Each lecturer received written feedback consisting of his own evaluation embedded within the anonymized results of the best and worst lecturer as a ranking. Following the first feedback and a growing discussion between the lecturers regarding their ratings, we observed a growing competition between the lecturers. That is, “If Prof. X has a case presentation and is well rated, then I’ll do the same!” This competition can highly improve a lecture if the lecturer uses the written standardized feedback. However, it can also be disadvantageous, e.g., one of the lecturers focused only on improving his presentation of learning objectives. The outcome here was a lecture that presented the importance of learning objectives and his learning objectives of the present lecture for about 20 min. This caused him to run out of time for remainder of his lecture, which he did not revise. On the other hand, those lecturers who already achieved good results and who were best ranked in comparison to all other lecturers did not see the necessity to change.

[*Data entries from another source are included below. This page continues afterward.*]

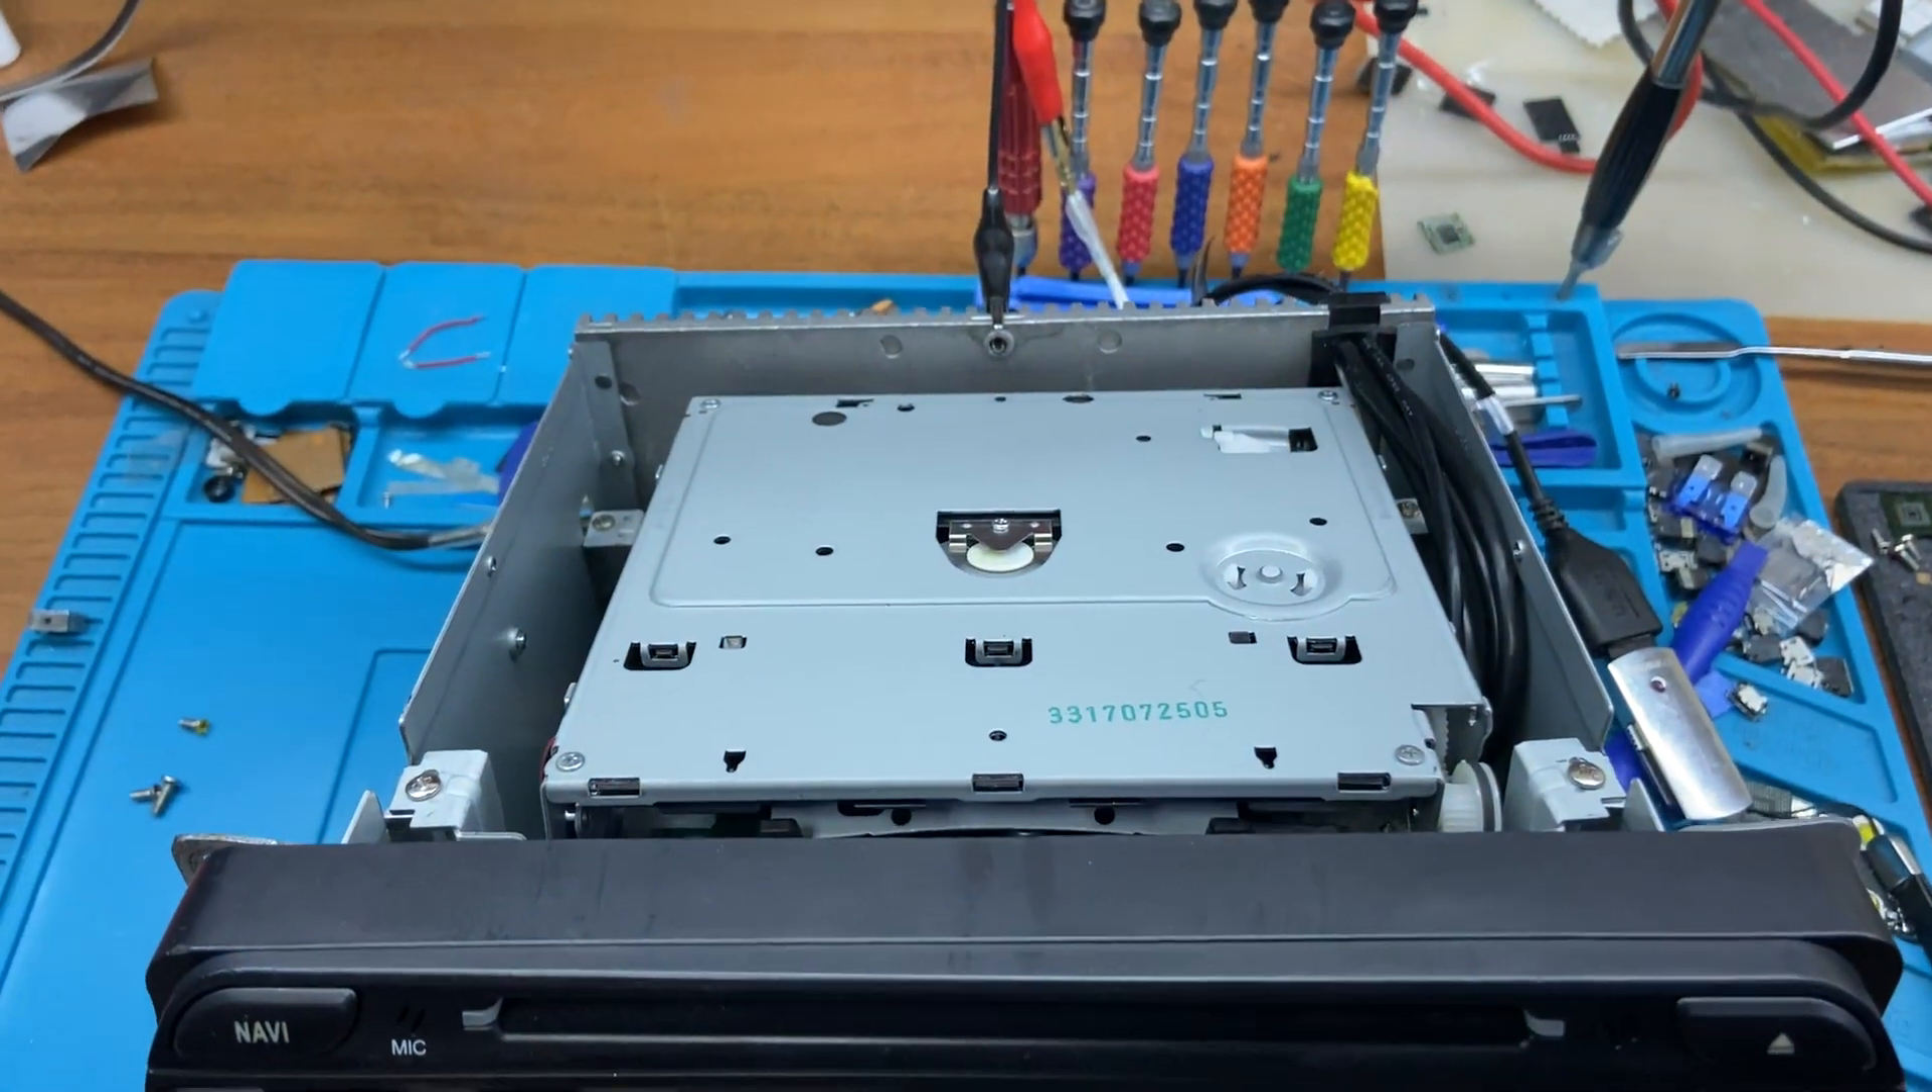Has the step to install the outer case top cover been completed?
No.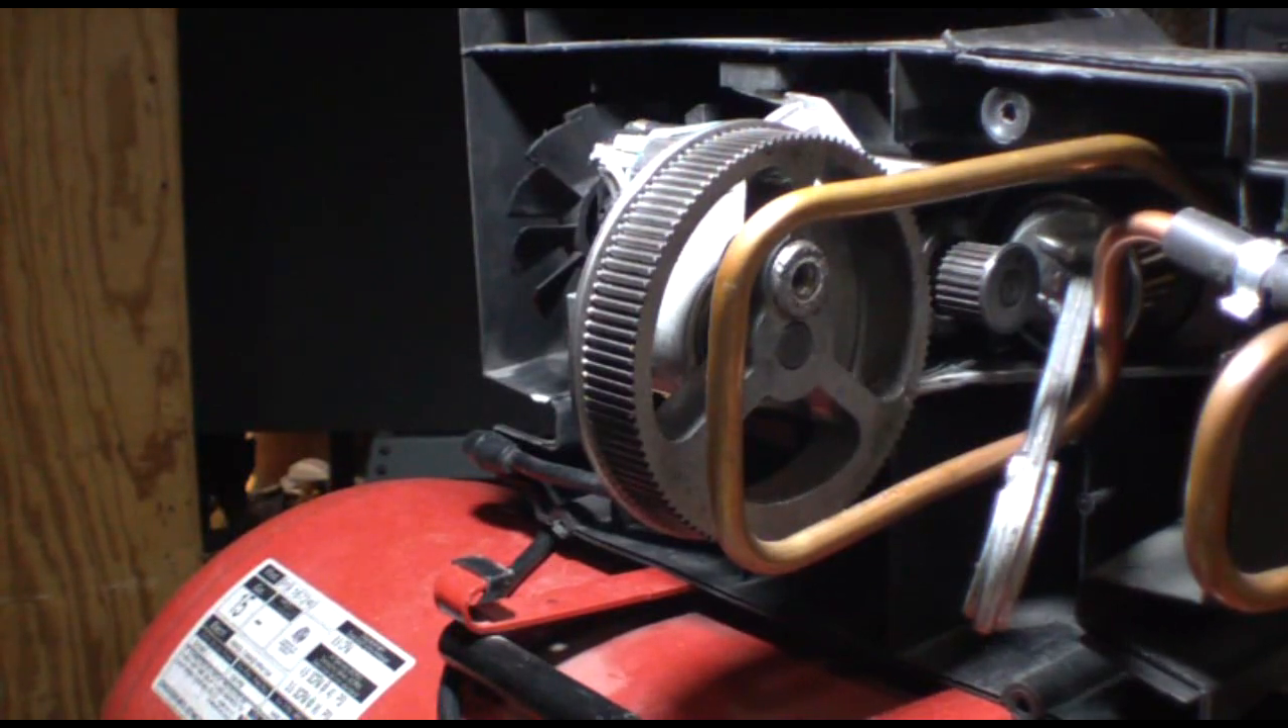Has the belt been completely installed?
No.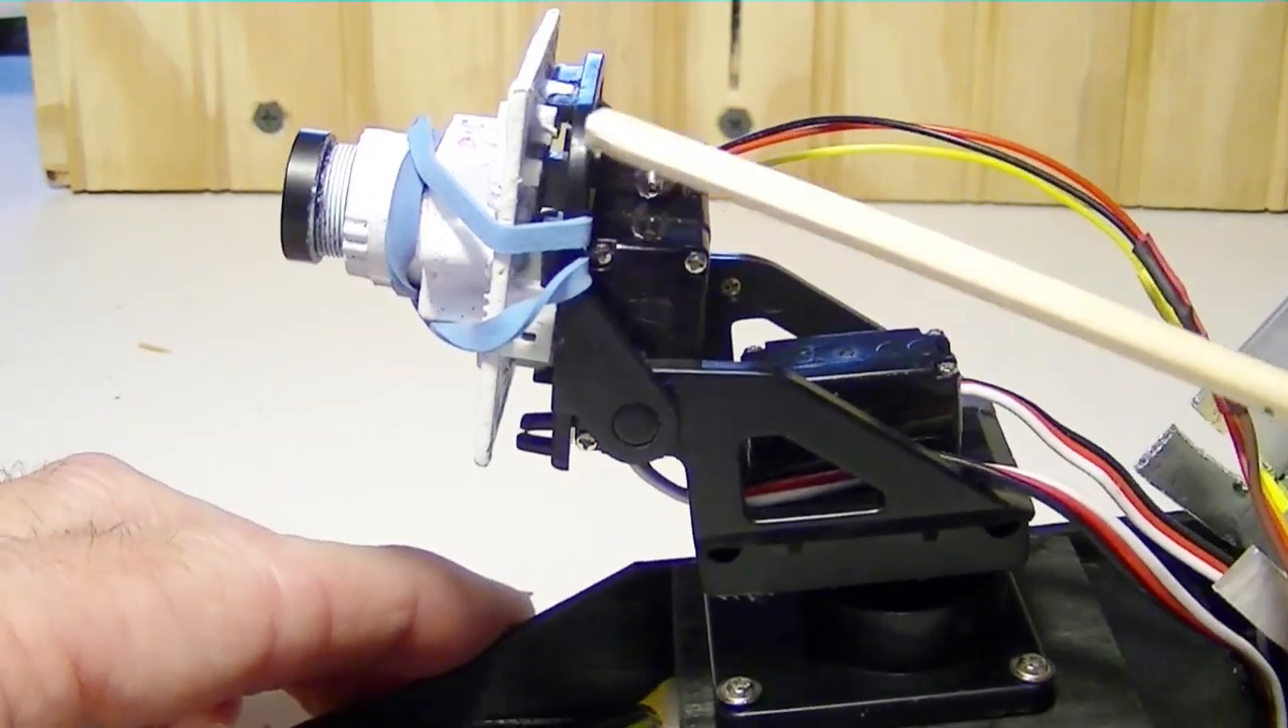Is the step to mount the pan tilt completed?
Yes.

We showed high IRR between all reviewers using the standardized evaluation sheet. However, this might be a limitation because not all reviewers changed after the first lecture series. Thus, these reviewers could be biased by their experiences in the first lecture series. This bias was not seen because of the high IRR between all reviewers—both expert and student groups as well as persisting and interchanged reviewers.

Based on our results, we demonstrated that the results and quality of the evaluation are not influenced by the reviewers’ level of training when using a standardized evaluation sheet as presented here. Our study shows that even student ratings based on a validated evaluation sheet are comparable to evaluations created by peers using the same metric. We confirmed that the bias in student evaluations as emphasized in the literature [2931] can be minimized using a validated questionnaire and reviewer training. The training does not need to be longer than an hour. This method is an efficient option for a good and valid evaluation/feedback and thus we decided to have further evaluations done only by trained students. This facilitated evaluations with lower personnel costs. In an upcoming project, we will evaluate if the positive impact of this kind of feedback will be persistent when only students provide feedback.

This study is limited in that we did not analyze the effects of the revised lectures on students’ medical knowledge acquisition. To the best of our knowledge, such a study has not yet been conducted yet—perhaps because of the challenges inherent in designing such a study, e.g. designing a test with comparative difficulty and comparative tested learning objectives in two consecutive semesters without the two student groups exchanging the test items. Another limitation is the lack of a control group. Because of the small number of lecturers in the lecture series, we made a conscious decision to not create a control group. Other than these limits, the effectiveness of any type of feedback compared to giving no feedback is already proven. Thus, the control group would have been disadvantaged from the beginning.

In this study, lecturers who received good evaluations asked for a certificate of their teaching performance within this lecture series. They suggested that they needed tribute for being a good teacher from the faculty. This is consistent with the results of Müller-Hilke [40]. She demonstrated that medical teachers’ highest motivation is “Fame and glory”. To boost the tribute to excellent teaching, the educational committee of the department of surgery at our faculty decided to perpetuate the evaluation and to implement an award for the most highly evaluated lecturer as well as the best evaluated department.

Conclusions

Overall, this study indicates that structured written feedback provided by trained peers and students and discussed by the lecturers concerned is a highly effective and efficient method to improve aspects of lecturing. We anticipate that structured written feedback by trained students and discussed by the lecturers concerned will improve lecturing.